Transcribed page contents
----

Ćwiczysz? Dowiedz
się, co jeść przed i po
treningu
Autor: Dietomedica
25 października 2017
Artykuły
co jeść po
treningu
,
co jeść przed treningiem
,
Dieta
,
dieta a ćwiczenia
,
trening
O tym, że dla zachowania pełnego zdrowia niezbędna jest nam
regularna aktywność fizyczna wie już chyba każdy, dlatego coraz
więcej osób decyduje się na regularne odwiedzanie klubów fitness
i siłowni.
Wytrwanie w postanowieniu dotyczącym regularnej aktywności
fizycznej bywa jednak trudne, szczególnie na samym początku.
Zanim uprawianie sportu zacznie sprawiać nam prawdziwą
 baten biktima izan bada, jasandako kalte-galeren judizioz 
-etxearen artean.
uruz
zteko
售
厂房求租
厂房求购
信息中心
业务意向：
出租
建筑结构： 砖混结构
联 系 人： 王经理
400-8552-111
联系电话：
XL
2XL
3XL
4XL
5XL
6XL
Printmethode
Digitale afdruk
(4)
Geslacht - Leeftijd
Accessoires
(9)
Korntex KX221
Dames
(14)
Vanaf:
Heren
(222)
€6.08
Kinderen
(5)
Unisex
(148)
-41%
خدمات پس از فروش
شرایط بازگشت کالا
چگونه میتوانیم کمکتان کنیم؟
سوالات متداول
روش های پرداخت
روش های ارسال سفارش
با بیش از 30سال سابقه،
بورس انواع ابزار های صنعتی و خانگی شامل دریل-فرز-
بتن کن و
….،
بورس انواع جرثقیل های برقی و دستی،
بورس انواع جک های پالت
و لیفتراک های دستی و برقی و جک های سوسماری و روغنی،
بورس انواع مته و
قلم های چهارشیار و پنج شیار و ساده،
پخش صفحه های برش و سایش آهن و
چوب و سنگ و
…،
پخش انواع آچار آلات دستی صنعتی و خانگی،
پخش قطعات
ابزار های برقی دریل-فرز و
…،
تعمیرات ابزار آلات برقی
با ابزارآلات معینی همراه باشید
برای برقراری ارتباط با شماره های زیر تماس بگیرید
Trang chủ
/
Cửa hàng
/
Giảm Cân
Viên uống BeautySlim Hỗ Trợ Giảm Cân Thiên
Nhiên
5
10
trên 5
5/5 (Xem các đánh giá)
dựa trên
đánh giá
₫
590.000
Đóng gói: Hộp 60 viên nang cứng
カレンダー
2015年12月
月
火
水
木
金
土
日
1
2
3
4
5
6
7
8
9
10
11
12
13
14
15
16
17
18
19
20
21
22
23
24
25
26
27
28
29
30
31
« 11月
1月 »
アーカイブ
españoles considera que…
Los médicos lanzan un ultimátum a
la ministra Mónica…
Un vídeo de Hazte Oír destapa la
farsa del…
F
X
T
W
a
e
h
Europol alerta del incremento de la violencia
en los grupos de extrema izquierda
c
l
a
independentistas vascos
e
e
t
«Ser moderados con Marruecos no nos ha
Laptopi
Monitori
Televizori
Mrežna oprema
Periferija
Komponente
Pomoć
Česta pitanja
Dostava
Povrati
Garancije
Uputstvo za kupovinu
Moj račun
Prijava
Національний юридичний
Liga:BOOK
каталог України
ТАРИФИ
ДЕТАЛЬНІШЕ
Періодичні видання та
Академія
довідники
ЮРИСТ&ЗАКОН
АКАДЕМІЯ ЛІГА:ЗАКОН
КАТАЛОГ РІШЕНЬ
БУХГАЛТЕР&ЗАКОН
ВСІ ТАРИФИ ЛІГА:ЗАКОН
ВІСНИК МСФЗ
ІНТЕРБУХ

----

Try it
The full set of entries above needs to be restated word for word.

Reply to the exercise
Ćwiczysz? Dowiedz
się, co jeść przed i po
treningu
Autor: Dietomedica
25 października 2017
Artykuły
co jeść po
treningu
,
co jeść przed treningiem
,
Dieta
,
dieta a ćwiczenia
,
trening
O tym, że dla zachowania pełnego zdrowia niezbędna jest nam
regularna aktywność fizyczna wie już chyba każdy, dlatego coraz
więcej osób decyduje się na regularne odwiedzanie klubów fitness
i siłowni.
Wytrwanie w postanowieniu dotyczącym regularnej aktywności
fizycznej bywa jednak trudne, szczególnie na samym początku.
Zanim uprawianie sportu zacznie sprawiać nam prawdziwą
 baten biktima izan bada, jasandako kalte-galeren judizioz 
-etxearen artean.
uruz
zteko
售
厂房求租
厂房求购
信息中心
业务意向：
出租
建筑结构： 砖混结构
联 系 人： 王经理
400-8552-111
联系电话：
XL
2XL
3XL
4XL
5XL
6XL
Printmethode
Digitale afdruk
(4)
Geslacht - Leeftijd
Accessoires
(9)
Korntex KX221
Dames
(14)
Vanaf:
Heren
(222)
€6.08
Kinderen
(5)
Unisex
(148)
-41%
خدمات پس از فروش
شرایط بازگشت کالا
چگونه میتوانیم کمکتان کنیم؟
سوالات متداول
روش های پرداخت
روش های ارسال سفارش
با بیش از 30سال سابقه،
بورس انواع ابزار های صنعتی و خانگی شامل دریل-فرز-
بتن کن و
….،
بورس انواع جرثقیل های برقی و دستی،
بورس انواع جک های پالت
و لیفتراک های دستی و برقی و جک های سوسماری و روغنی،
بورس انواع مته و
قلم های چهارشیار و پنج شیار و ساده،
پخش صفحه های برش و سایش آهن و
چوب و سنگ و
…،
پخش انواع آچار آلات دستی صنعتی و خانگی،
پخش قطعات
ابزار های برقی دریل-فرز و
…،
تعمیرات ابزار آلات برقی
با ابزارآلات معینی همراه باشید
برای برقراری ارتباط با شماره های زیر تماس بگیرید
Trang chủ
/
Cửa hàng
/
Giảm Cân
Viên uống BeautySlim Hỗ Trợ Giảm Cân Thiên
Nhiên
5
10
trên 5
5/5 (Xem các đánh giá)
dựa trên
đánh giá
₫
590.000
Đóng gói: Hộp 60 viên nang cứng
カレンダー
2015年12月
月
火
水
木
金
土
日
1
2
3
4
5
6
7
8
9
10
11
12
13
14
15
16
17
18
19
20
21
22
23
24
25
26
27
28
29
30
31
« 11月
1月 »
アーカイブ
españoles considera que…
Los médicos lanzan un ultimátum a
la ministra Mónica…
Un vídeo de Hazte Oír destapa la
farsa del…
F
X
T
W
a
e
h
Europol alerta del incremento de la violencia
en los grupos de extrema izquierda
c
l
a
independentistas vascos
e
e
t
«Ser moderados con Marruecos no nos ha
Laptopi
Monitori
Televizori
Mrežna oprema
Periferija
Komponente
Pomoć
Česta pitanja
Dostava
Povrati
Garancije
Uputstvo za kupovinu
Moj račun
Prijava
Національний юридичний
Liga:BOOK
каталог України
ТАРИФИ
ДЕТАЛЬНІШЕ
Періодичні видання та
Академія
довідники
ЮРИСТ&ЗАКОН
АКАДЕМІЯ ЛІГА:ЗАКОН
КАТАЛОГ РІШЕНЬ
БУХГАЛТЕР&ЗАКОН
ВСІ ТАРИФИ ЛІГА:ЗАКОН
ВІСНИК МСФЗ
ІНТЕРБУХ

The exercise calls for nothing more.